◆ Document extract ◆
---------

scanning of procedures for system traps
marking instructions as live or dead - for dead code detection
	- we already do this implicity as part of the control flow graphing.
	- time to dump the results!

can do some work with elf specificly.. does control flow go into places it
should not?  what part of executable parts of the text segment, are
dead code?  do they have function prologues/epilogues?  could indicated
dead procedures.

this is dead code analysis..  basically we contruct a graph or list of
instructions and compress dead/live.. we then do graph colouring (red/white)
to indicate live/dead code.  we can do flat based graphing to give an
indication of file layouts.. eg. make the file one big block. then we
colour in different procedures, dead code, headers etc..  if we overlay these
blocks, then we also mark in some conflicting colours. an executable bit
of code cannot be a binary header etc.

◆ Task 1 ◆
Which two colors do the dead code analysis notes name for the graph coloring that indicates live and dead code?
◆ Task 2 ◆
List the things that, according to the dead code analysis notes, are filled in once the file is made into one big block.
◆ Task 3 ◆
Reproduce the dead code analysis notes from "- time to dump" to "dead procedures.".
The records that follow have no connection to the dead code analysis notes.

◆ Input data ◆

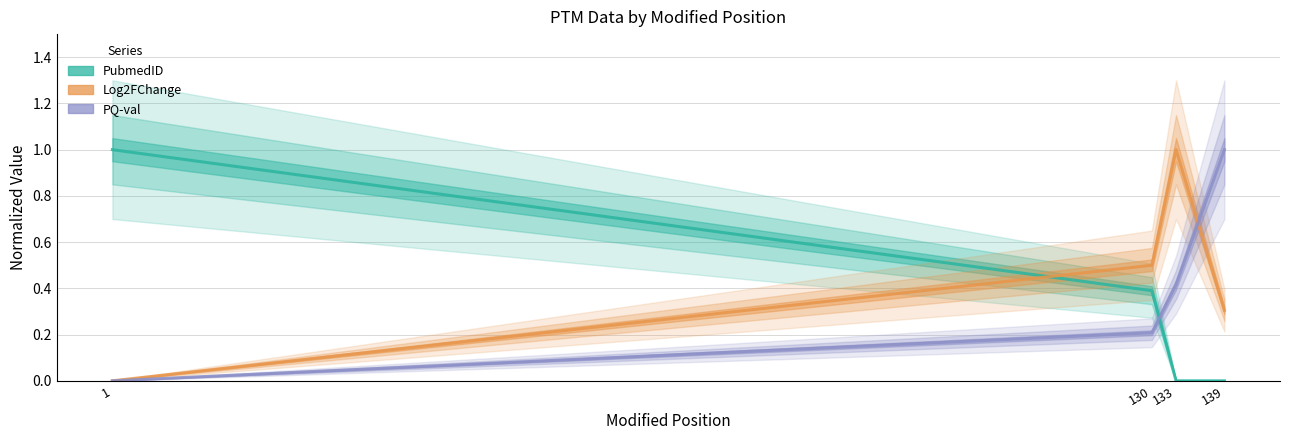

At which label is PubmedID closest to 0?

133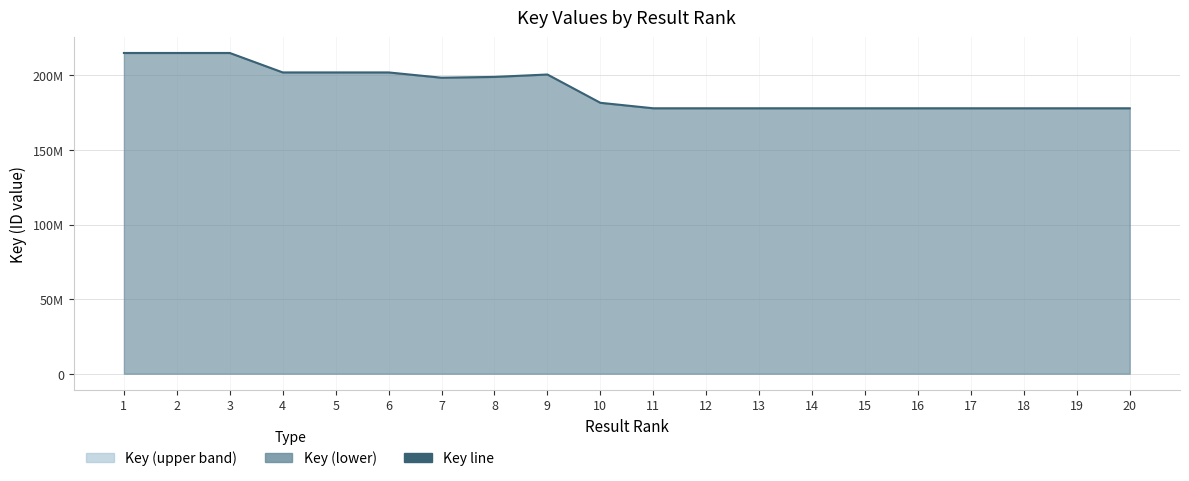

The chart shows a value of 177929428 at 19. True or false?

True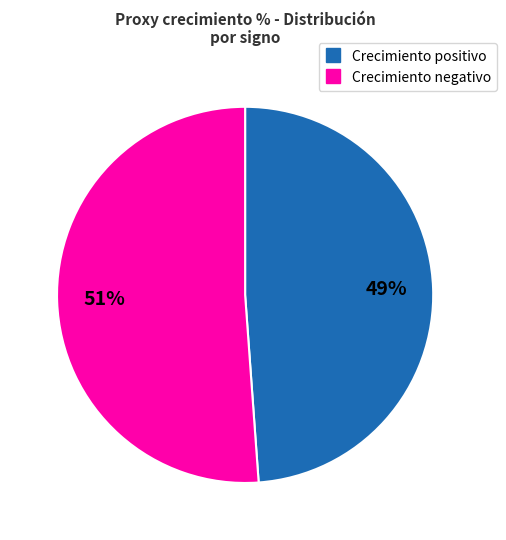

To the nearest percent, what is the difference between the largest and smallest slice percentages?

2%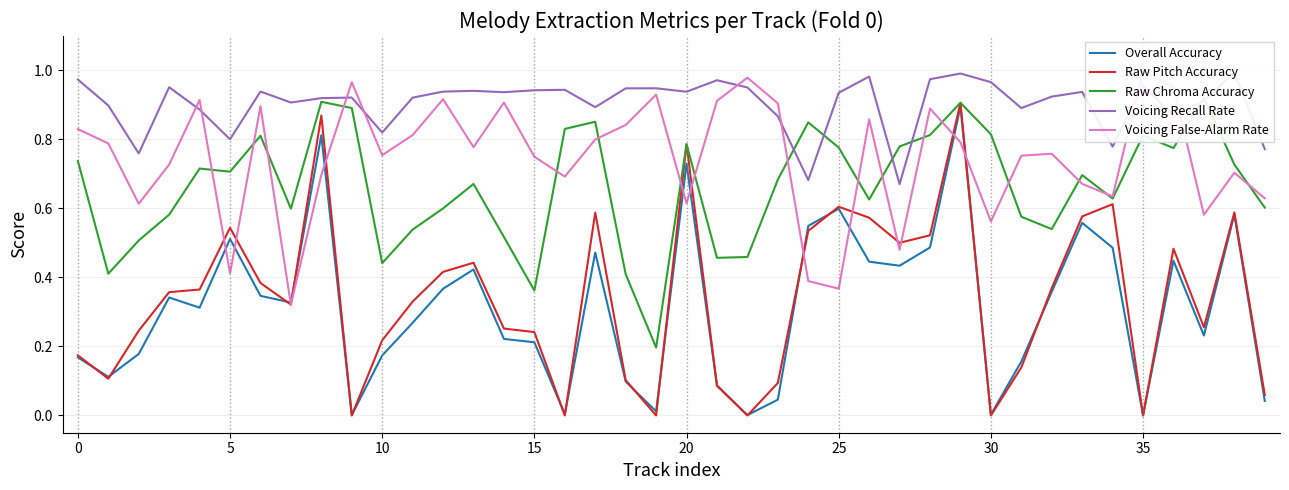

List the series in order of their peak value, lowest first.

Overall Accuracy, Raw Pitch Accuracy, Raw Chroma Accuracy, Voicing Recall Rate, Voicing False-Alarm Rate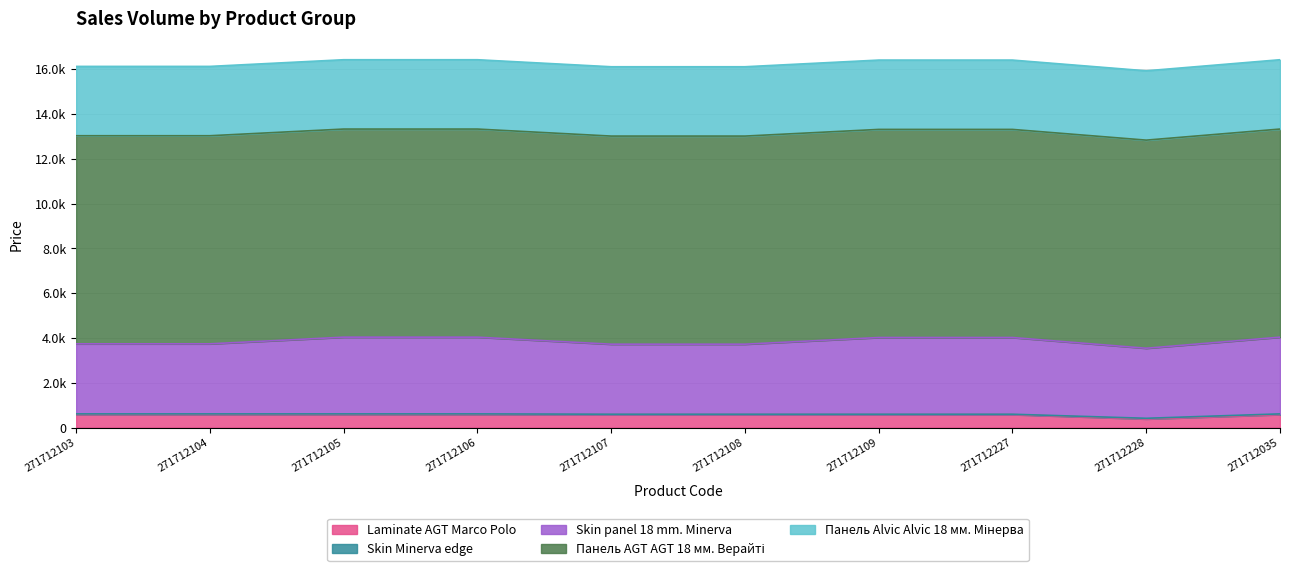

What are all the series names shown in the legend?

Laminate AGT Marco Polo, Skin Minerva edge, Skin panel 18 mm. Minerva, Панель AGT AGT 18 мм. Верайті, Панель Alvic Alvic 18 мм. Мінерва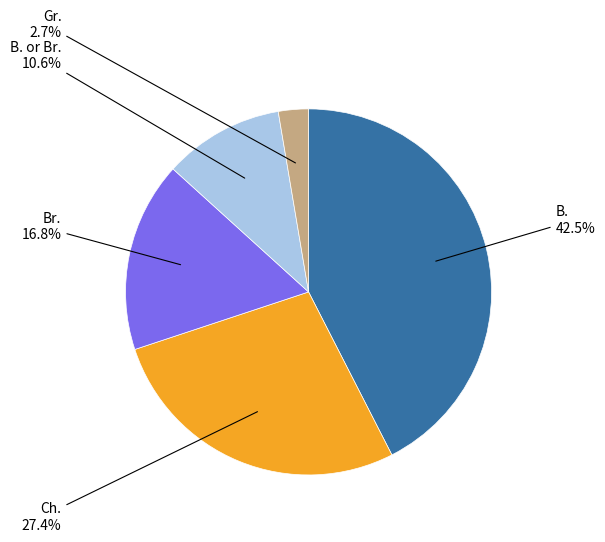

Is there a majority slice in this chart?

No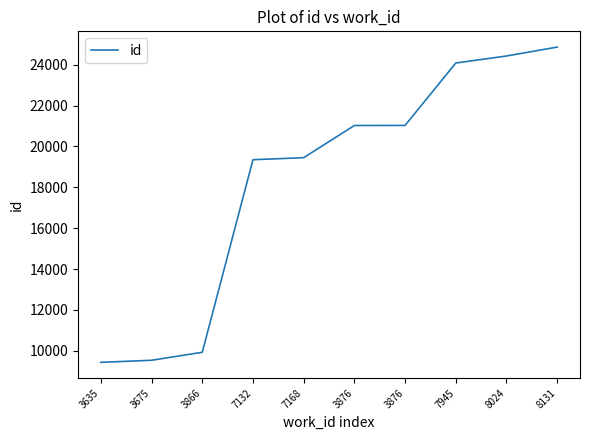

How many distinct data groups are displayed?

1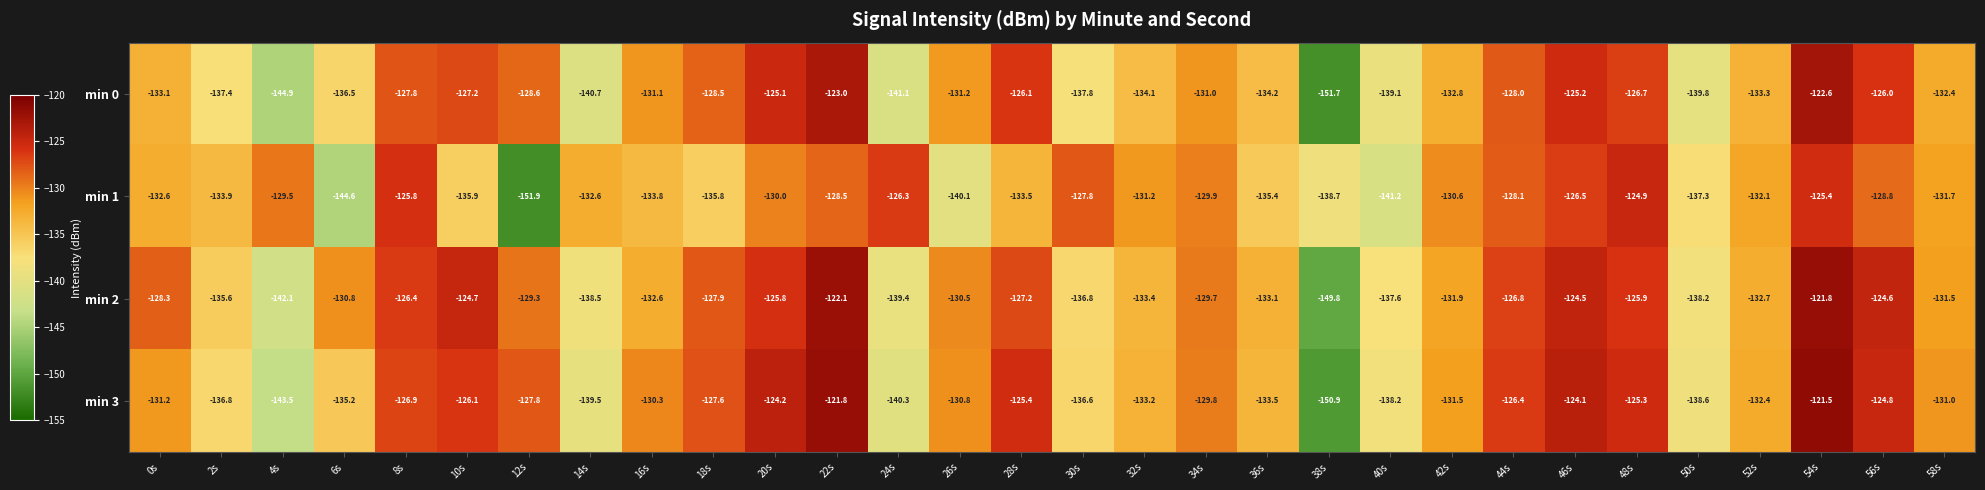

At how many categories does at least one series exceed -138?

29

◆ Exercise solution 1 ◆
Red and white.

◆ Exercise solution 2 ◆
Different procedures, dead code, and headers.

◆ Exercise solution 3 ◆
- time to dump the results!

can do some work with elf specificly.. does control flow go into places it
should not?  what part of executable parts of the text segment, are
dead code?  do they have function prologues/epilogues?  could indicated
dead procedures.